Of course, it can be argued that Apple is in a completely different business, being a technology whiz versus and McDonald’s supposedly mature food and restaurant outfit. But one day it will be said that McDonald’s is the Apple of the fast-food industry. You can’t minimize the company’s solid sales and earnings growth, innovative sense in its menus and pricing strategy, and its extensive footprint in the global markets, including Europe, the emerging markets and most definitely, China.

What’s striking is that even analysts who have trimmed their sales and earnings estimates — because of worry about headwinds from Europe and rising commodity prices — refuse to abandon Mickey D. They continue to recommend the stock and aren’t reducing their price targets.

“The strong top line [revenue] outweighs the modest cost headwinds,” argues Lynne Collier, analyst at investment bank Sterne Agee. So she’s maintaining her buy rating and, at the same time, raising her 12-month price target to $109 a share from $106. The analyst notes that “McDonald’s posted impressive fourth-quarter results as global same-store sales remained strong despite macroeconomic challenges.”
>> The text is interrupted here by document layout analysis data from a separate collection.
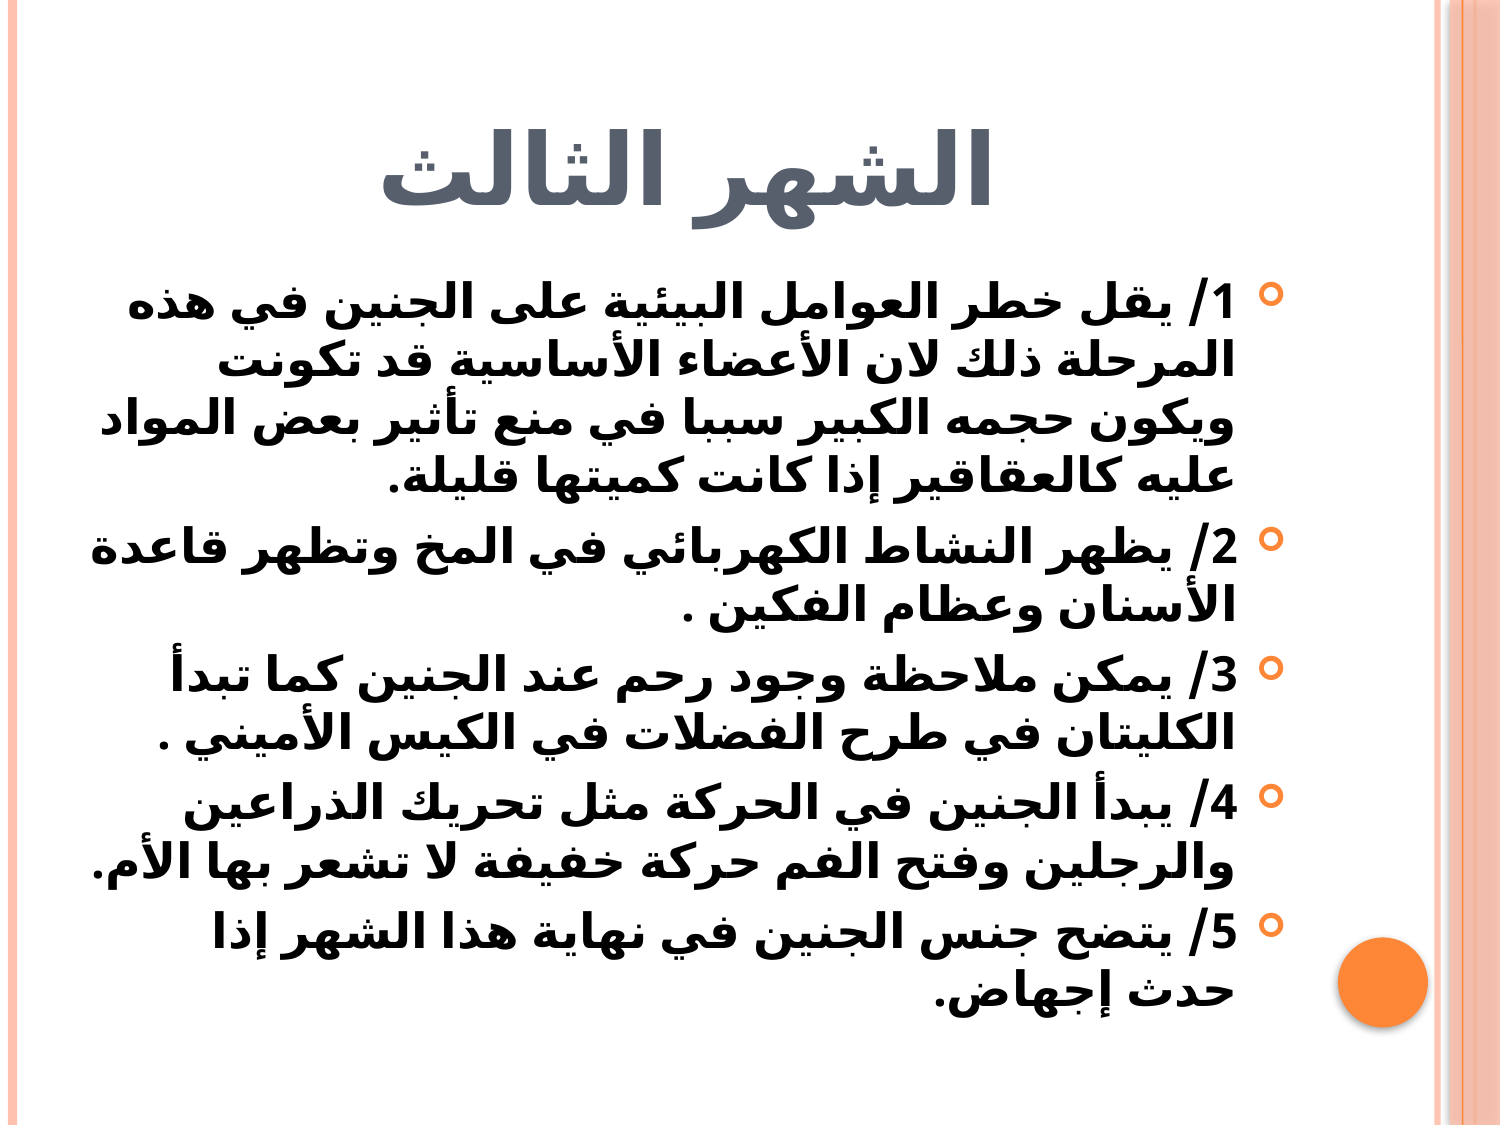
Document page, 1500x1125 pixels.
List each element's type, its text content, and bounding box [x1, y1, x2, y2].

title الشهر الثالث [75, 45, 1300, 233]
list 1/ يقل خطر العوامل البيئية على الجنين في هذه المرحلة ذلك لان الأعضاء الأساسية قد تكونت ويكون حجمه الكبير سببا في منع تأثير بعض المواد عليه كالعقاقير إذا كانت كميتها قليلة. 2/ يظهر النشاط الكهربائي في المخ وتظهر قاعدة الأسنان وعظام الفكين . 3/ يمكن ملاحظة وجود رحم عند الجنين كما تبدأ الكليتان في طرح الفضلات في الكيس الأميني . 4/ يبدأ الجنين في الحركة مثل تحريك الذراعين والرجلين وفتح الفم حركة خفيفة لا تشعر بها الأم. 5/ يتضح جنس الجنين في نهاية هذا الشهر إذا حدث إجهاض. [75, 262, 1300, 1062]
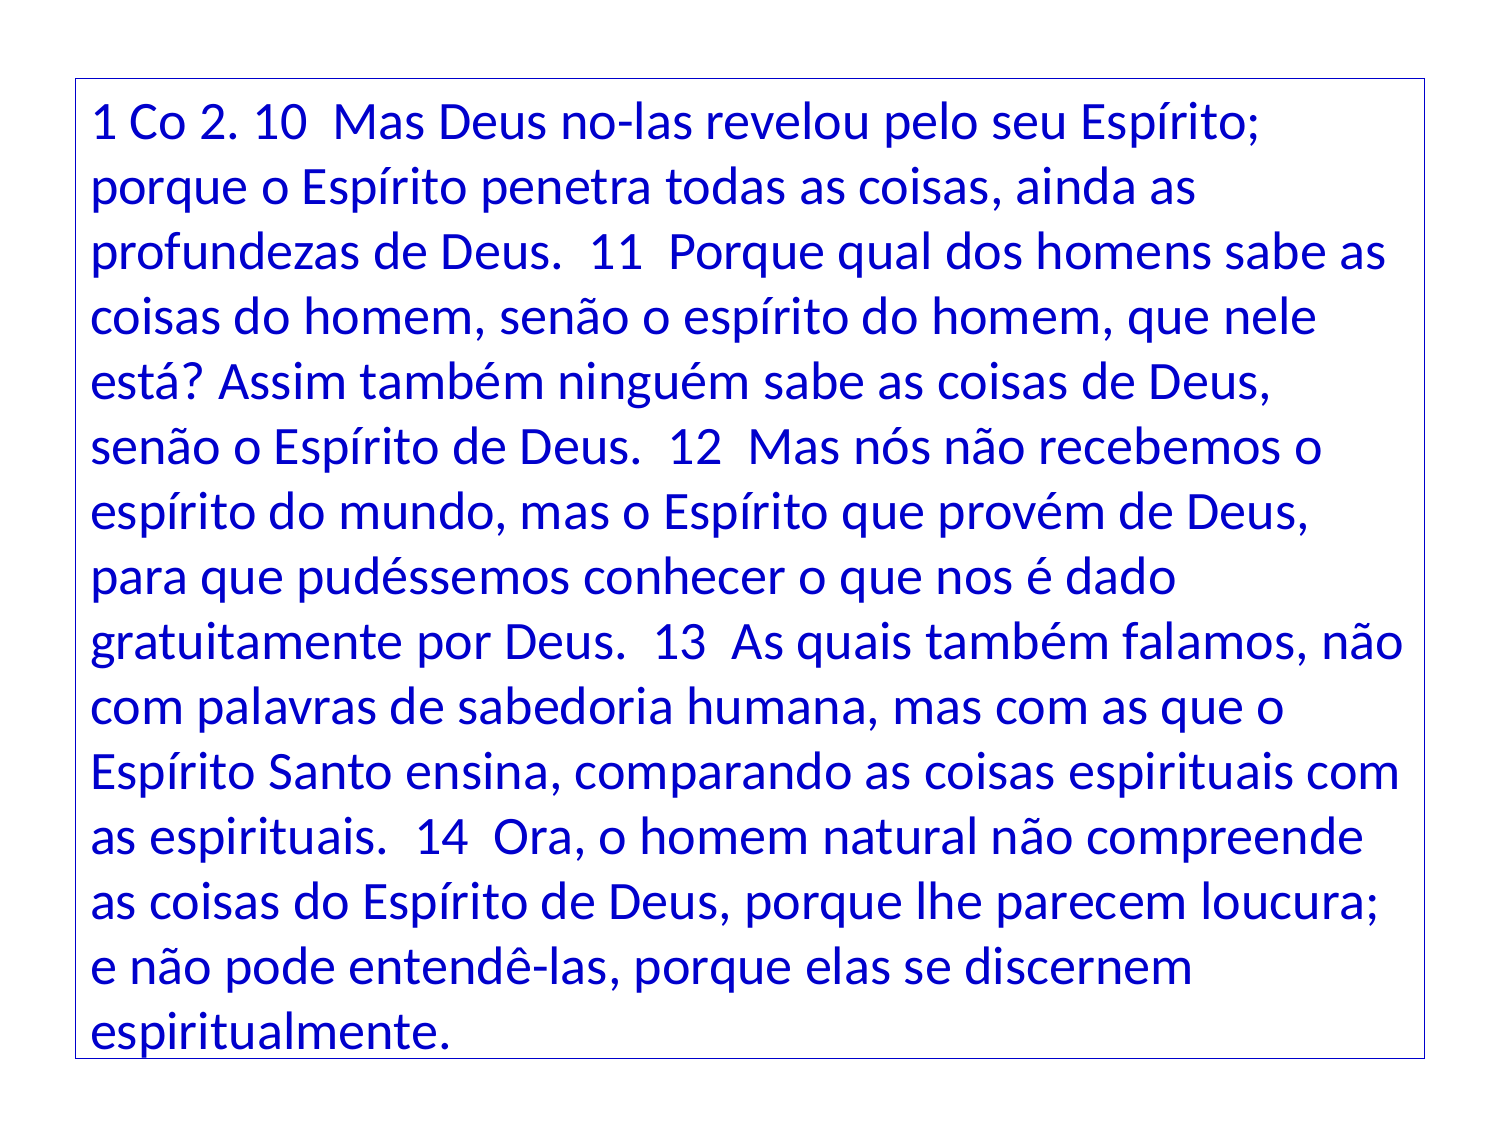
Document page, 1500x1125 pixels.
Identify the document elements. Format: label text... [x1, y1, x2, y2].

list 1 Co 2. 10 Mas Deus no-las revelou pelo seu Espírito; porque o Espírito penetra todas as coisas, ainda as profundezas de Deus. 11 Porque qual dos homens sabe as coisas do homem, senão o espírito do homem, que nele está? Assim também ninguém sabe as coisas de Deus, senão o Espírito de Deus. 12 Mas nós não recebemos o espírito do mundo, mas o Espírito que provém de Deus, para que pudéssemos conhecer o que nos é dado gratuitamente por Deus. 13 As quais também falamos, não com palavras de sabedoria humana, mas com as que o Espírito Santo ensina, comparando as coisas espirituais com as espirituais. 14 Ora, o homem natural não compreende as coisas do Espírito de Deus, porque lhe parecem loucura; e não pode entendê-las, porque elas se discernem espiritualmente. [75, 78, 1425, 1059]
Jim Yin, analyst at Standard & Poor’s, says McDonald’s is gaining market share even in this challenging economic times with its value offerings. He also sees incremental growth from the company’s expanding menu items that target the more affluent customers, and from its ongoing modernization efforts.
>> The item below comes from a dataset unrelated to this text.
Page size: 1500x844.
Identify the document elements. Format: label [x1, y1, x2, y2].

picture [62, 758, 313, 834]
Yin says that because of his concern over a possible European economic slowdown and lower margins due to the rise in commodity prices, he has trimmed his earnings estimate for 2012 by six cents a share, to $5.72. For 2011, he figures the company earned an estimated $5.23 a share, up from 2010’s $4.58. But he’s staying with his 12-month price target of $109 a share.

So the play on McDonald’s is one for the long haul, taking advantage of price pushbacks and sticking with it for that Apple-like blastoff moment.